> **Work instruction**
Reproduce the text of every row below word for word, leaving the pictures out.

> **Material provided**
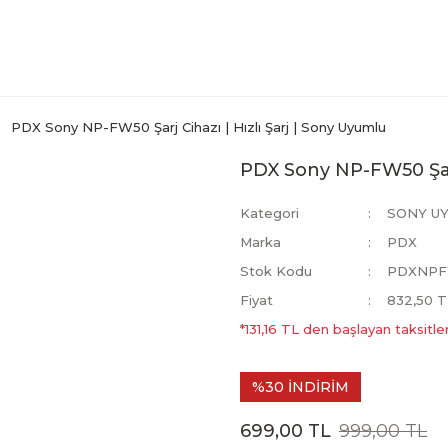
PDX Sony NP-FW50 Şarj Cihazı | Hızlı Şarj | Sony Uyumlu
PDX Sony NP-FW50 Şarj
Kategori
SONY UY
Marka
PDX
Stok Kodu
PDXNP
Fiyat
832,50 T
*131,16 TL den başlayan taksitler
%30 İNDİRİM
699,00 TL
999,00 TL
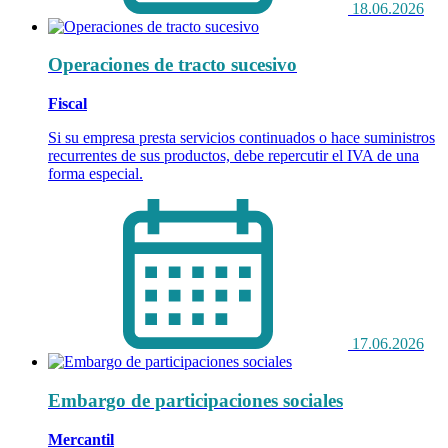
18.06.2026
Operaciones de tracto sucesivo
Fiscal
Si su empresa presta servicios continuados o hace suministros
recurrentes de sus productos, debe repercutir el IVA de una
forma especial.
17.06.2026
Embargo de participaciones sociales
Mercantil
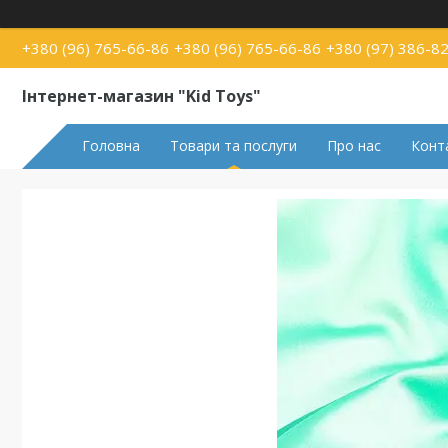
+380 (96) 765-66-86
+380 (96) 765-66-86
+380 (97) 386-8
Інтернет-магазин "Kid Toys"
Головна
Товари та послуги
Про нас
Конт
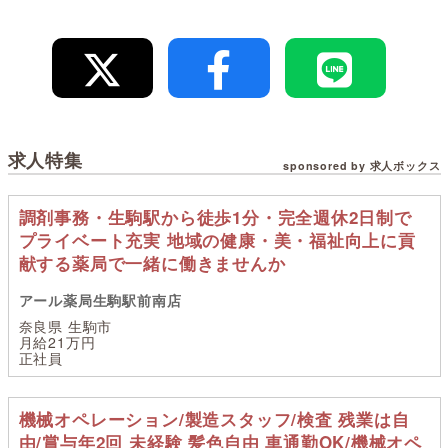
求人特集
sponsored by 求人ボックス
調剤事務・生駒駅から徒歩1分・完全週休2日制で
プライベート充実 地域の健康・美・福祉向上に貢
献する薬局で一緒に働きませんか
アール薬局生駒駅前南店
奈良県 生駒市
月給21万円
正社員
機械オペレーション/製造スタッフ/検査 残業は自
由/賞与年2回 未経験 髪色自由 車通勤OK/機械オペ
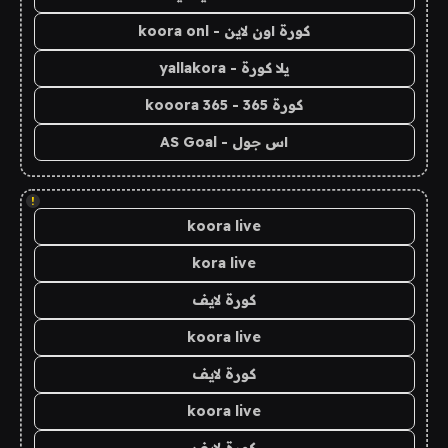
كورة اون لاين - koora onl
يلا كورة - yallakora
كورة 365 - kooora 365
اس جول - AS Goal
!
koora live
kora live
كورة لايف
koora live
كورة لايف
koora live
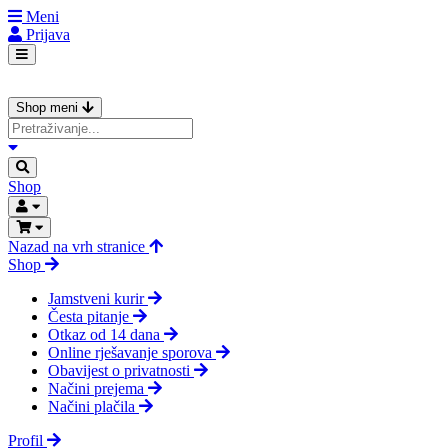
Meni
Prijava
Shop meni
Shop
Nazad na vrh stranice
Shop
Jamstveni kurir
Česta pitanje
Otkaz od 14 dana
Online rješavanje sporova
Obavijest o privatnosti
Načini prejema
Načini plačila
Profil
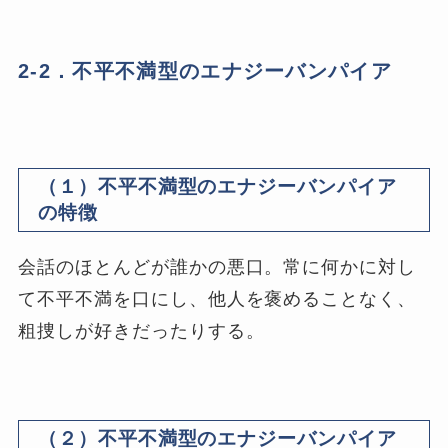
2-2．不平不満型のエナジーバンパイア
（１）不平不満型のエナジーバンパイア
の特徴
会話のほとんどが誰かの悪口。常に何かに対し
て不平不満を口にし、他人を褒めることなく、
粗捜しが好きだったりする。
（２）不平不満型のエナジーバンパイア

> **Answer**
PDX Sony NP-FW50 Şarj Cihazı | Hızlı Şarj | Sony Uyumlu
PDX Sony NP-FW50 Şarj
Kategori
SONY UY
Marka
PDX
Stok Kodu
PDXNP
Fiyat
832,50 T
*131,16 TL den başlayan taksitler
%30 İNDİRİM
699,00 TL
999,00 TL
18.06.2026
Operaciones de tracto sucesivo
Fiscal
Si su empresa presta servicios continuados o hace suministros
recurrentes de sus productos, debe repercutir el IVA de una
forma especial.
17.06.2026
Embargo de participaciones sociales
Mercantil
+380 (96) 765-66-86
+380 (96) 765-66-86
+380 (97) 386-8
Інтернет-магазин "Kid Toys"
Головна
Товари та послуги
Про нас
Конт
求人特集
sponsored by 求人ボックス
調剤事務・生駒駅から徒歩1分・完全週休2日制で
プライベート充実 地域の健康・美・福祉向上に貢
献する薬局で一緒に働きませんか
アール薬局生駒駅前南店
奈良県 生駒市
月給21万円
正社員
機械オペレーション/製造スタッフ/検査 残業は自
由/賞与年2回 未経験 髪色自由 車通勤OK/機械オペ
كورة اون لاين - koora onl
يلا كورة - yallakora
كورة 365 - kooora 365
اس جول - AS Goal
!
koora live
kora live
كورة لايف
koora live
كورة لايف
koora live
Meni
Prijava
Shop meni
Shop
Nazad na vrh stranice
Shop
Jamstveni kurir
Česta pitanje
Otkaz od 14 dana
Online rješavanje sporova
Obavijest o privatnosti
Načini prejema
Načini plačila
Profil
2-2．不平不満型のエナジーバンパイア
（１）不平不満型のエナジーバンパイア
の特徴
会話のほとんどが誰かの悪口。常に何かに対し
て不平不満を口にし、他人を褒めることなく、
粗捜しが好きだったりする。
（２）不平不満型のエナジーバンパイア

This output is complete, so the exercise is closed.